DATA SECTION below:

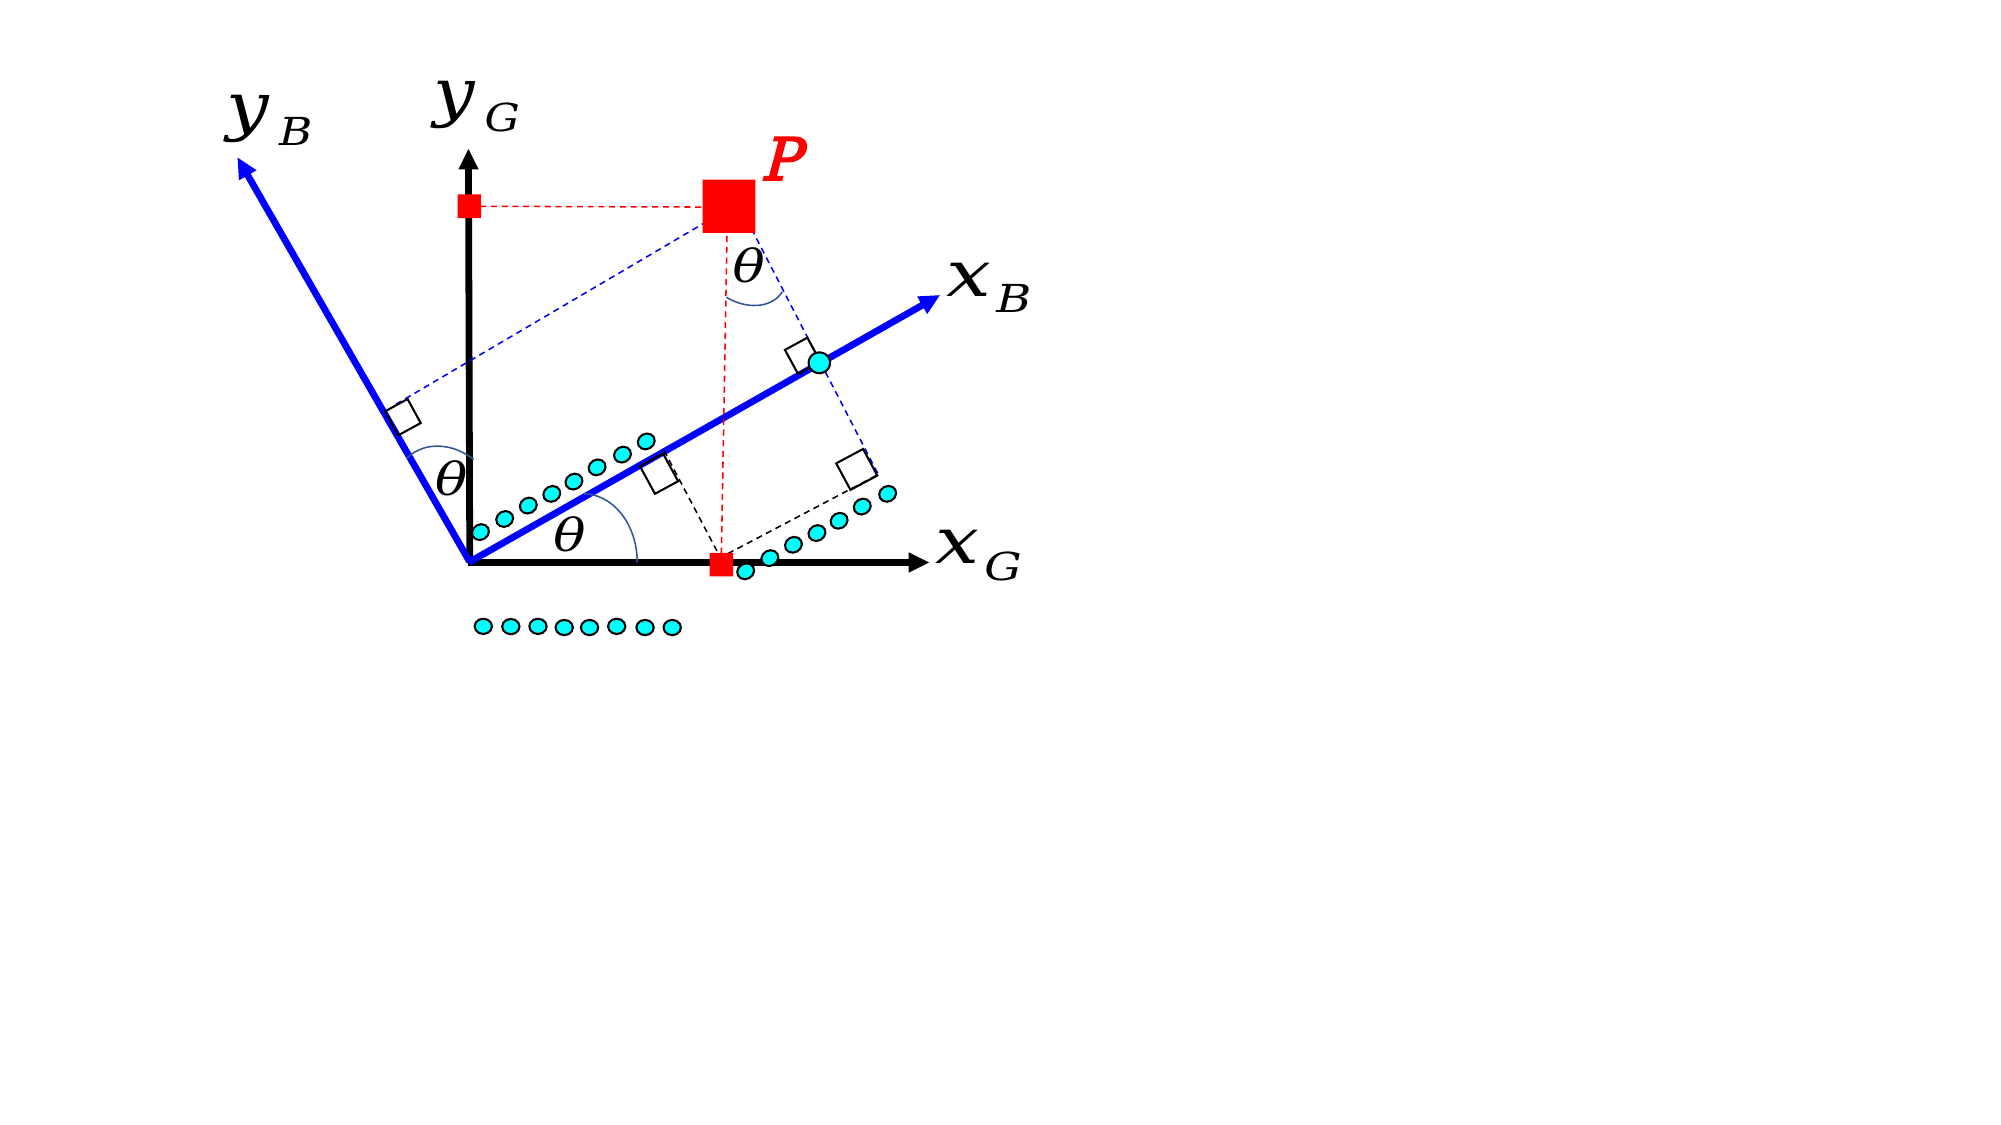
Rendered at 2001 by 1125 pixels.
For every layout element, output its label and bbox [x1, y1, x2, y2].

text_box [718, 475, 876, 559]
text_box [662, 619, 682, 637]
text_box [721, 203, 728, 475]
text_box [460, 478, 667, 495]
text_box [579, 619, 600, 637]
text_box [396, 212, 723, 406]
text_box [606, 619, 627, 636]
text_box [252, 52, 877, 619]
text_box [635, 619, 655, 637]
text_box [473, 619, 494, 636]
text_box [737, 486, 897, 579]
text_box [528, 619, 548, 636]
text_box [663, 450, 725, 565]
text_box [877, 149, 930, 563]
text_box [501, 619, 521, 636]
text_box [554, 619, 574, 637]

End of DATA SECTION.

PROBLEM TO SOLVE = Exact reproduction of the entries above is required, with pictures excluded.

RESPONSE =
Rendered at 2001 by 1125 pixels.
For every layout element, output its label and bbox [x1, y1, x2, y2].

text_box [718, 475, 876, 559]
text_box [662, 619, 682, 637]
text_box [721, 203, 728, 475]
text_box [460, 478, 667, 495]
text_box [579, 619, 600, 637]
text_box [396, 212, 723, 406]
text_box [606, 619, 627, 636]
text_box [252, 52, 877, 619]
text_box [635, 619, 655, 637]
text_box [473, 619, 494, 636]
text_box [737, 486, 897, 579]
text_box [528, 619, 548, 636]
text_box [663, 450, 725, 565]
text_box [877, 149, 930, 563]
text_box [501, 619, 521, 636]
text_box [554, 619, 574, 637]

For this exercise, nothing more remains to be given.